The orders were simple: keep anybody and everybody from approaching the vortex. With the benefit of U.S. spy satellites watching the perimeter, this was easy enough.

But what became remarkable was the number of ships actually trying to get in. No one had guessed it before. Once it became clear that ships from all over the world were determined to break into the vortex, the urgency of the mission became clear.

In the first twenty-four hours, more than one thousand human beings were dragged kicking and screaming off their suicide ships.

Chapter 36

Henry Lagrasse wasn’t feeling so good this morning.

Waking up with a lunatic is a surefire way to start your day badly. Sandy’s head injury had grown worse in the night, and she was in convulsions by daybreak. Howard went for a walk while she rode them out.

The air felt different this morning. The sky was quiet. Something was wrong. He started on a patrol of the island, looking for the cause of the wrongness, but nothing had changed since the previous evening.

Nothing had changed. It hit him suddenly. There were no new shipwrecks.

How could that be? There were more every day. The shore was a junkyard of wrecks now. There ought to be some sort of watercraft washing up every half hour at least. But none?

Then he found the wreckage of a new ship. It came in the night, and one survivor was screaming for release. “Help me out!” he pleaded. “I have to go in there!” He pointed at the ruins with his one functional arm.

Lagrasse began pulling on the metal panels that had collapsed across the survivor, a man in his fifties with white hair and white stubble on his chin. He was in a priest’s collar and he was babbling about how lucky he was.

“We slipped through. They tried to stop us, but we gunned it when a bigger boat got their attention. They chased us, but then they stopped when we reached the current.”

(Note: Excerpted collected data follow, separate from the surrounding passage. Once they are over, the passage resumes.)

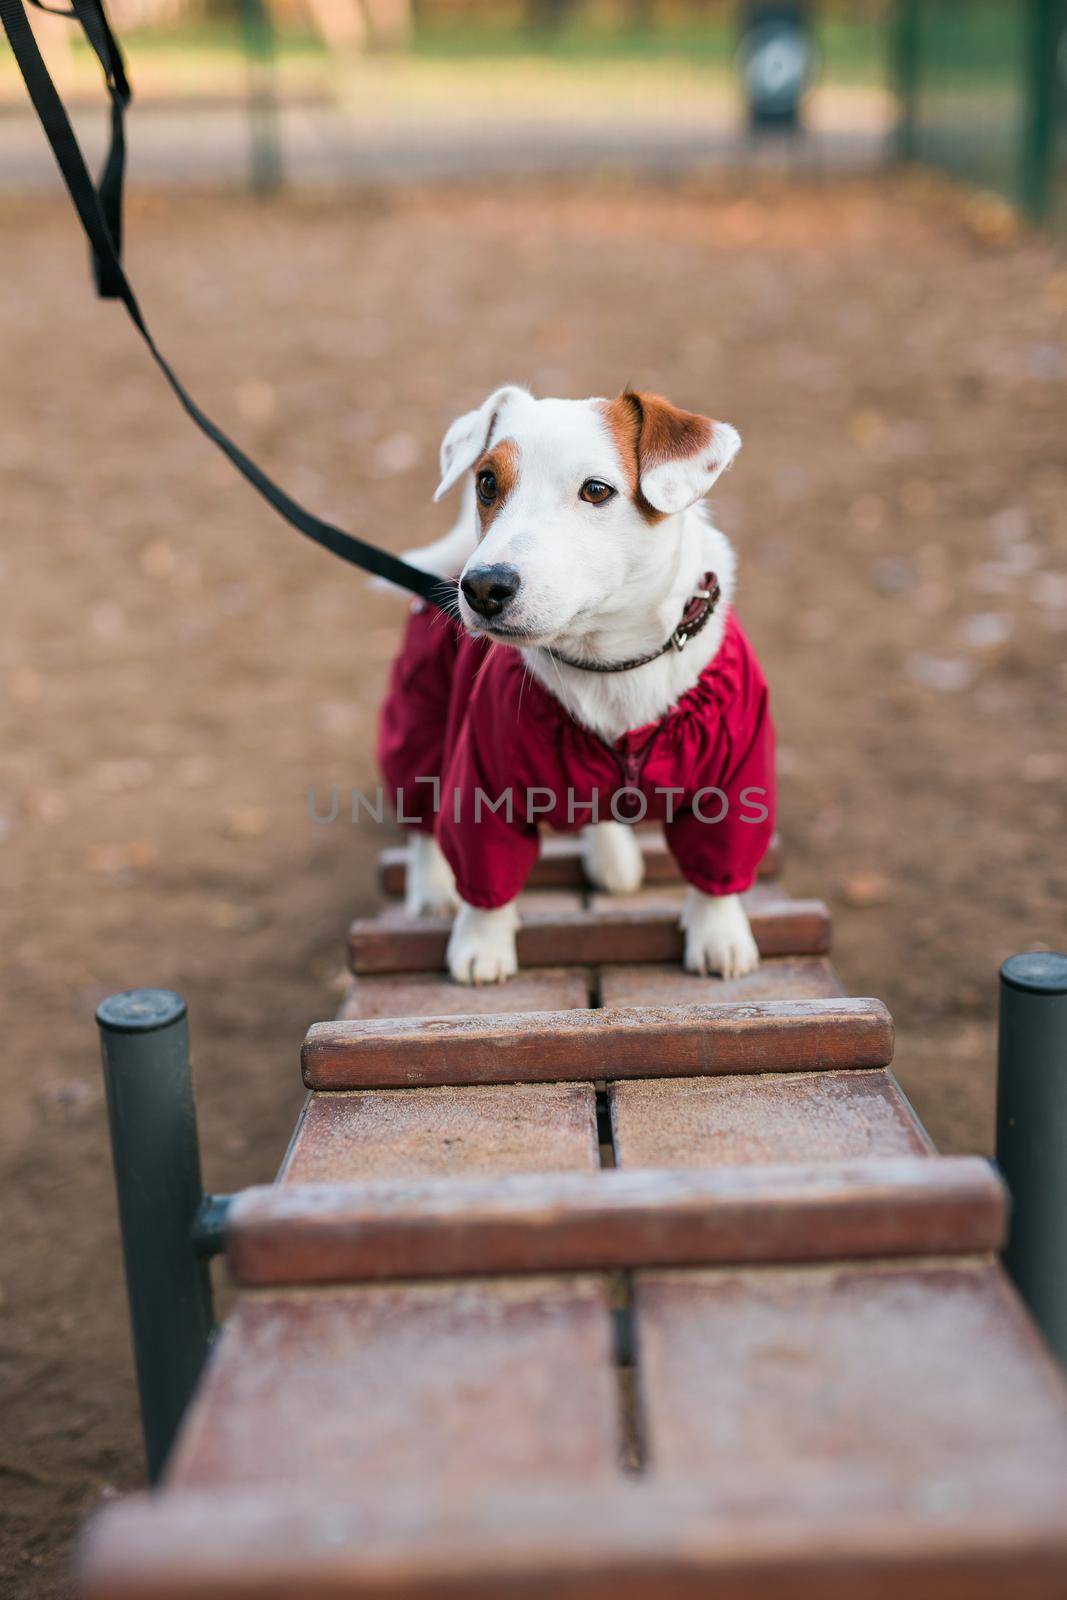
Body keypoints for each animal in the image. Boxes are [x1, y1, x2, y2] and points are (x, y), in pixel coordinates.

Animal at [377, 387, 777, 985]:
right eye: (487, 482)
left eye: (596, 490)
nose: (483, 586)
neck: (609, 664)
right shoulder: (482, 778)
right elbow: (483, 873)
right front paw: (481, 942)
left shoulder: (734, 780)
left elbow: (718, 867)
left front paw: (720, 934)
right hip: (421, 706)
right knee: (422, 813)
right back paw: (432, 887)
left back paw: (612, 858)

“Who tried to stop you?” Lagrasse asked.

“Coast Guard. Navy. French and Japanese and even the Australians showed up. They’re trying to keep everybody out of here. We were lucky to get through.”

Lagrasse felt a sudden dread. The people had to get through! They had to get to the island! Otherwise—well, he didn’t know what the consequences would be.

The white-haired priest finally grew impatient with Lagrasse and pushed himself out of the wreckage, tearing himself open on the metal edges. He didn’t care. He staggered off into the city to become breakfast for the thing in the pyramid.

Without people, the thing wouldn’t feed, Lagrasse realized. That was a disaster! It must feed! It must have human beings to sustain and strengthen it!

Why? He didn’t know.

He paced nervously, then it occurred to him that he should go get Sandy and deliver them both to the thing in the pyramid. But that was no good. There was a reason he and Sandy hadn’t wanted to go into the pyramid with all the other island arrivals; they were broken in the head. They didn’t have the sustenance the thing needed.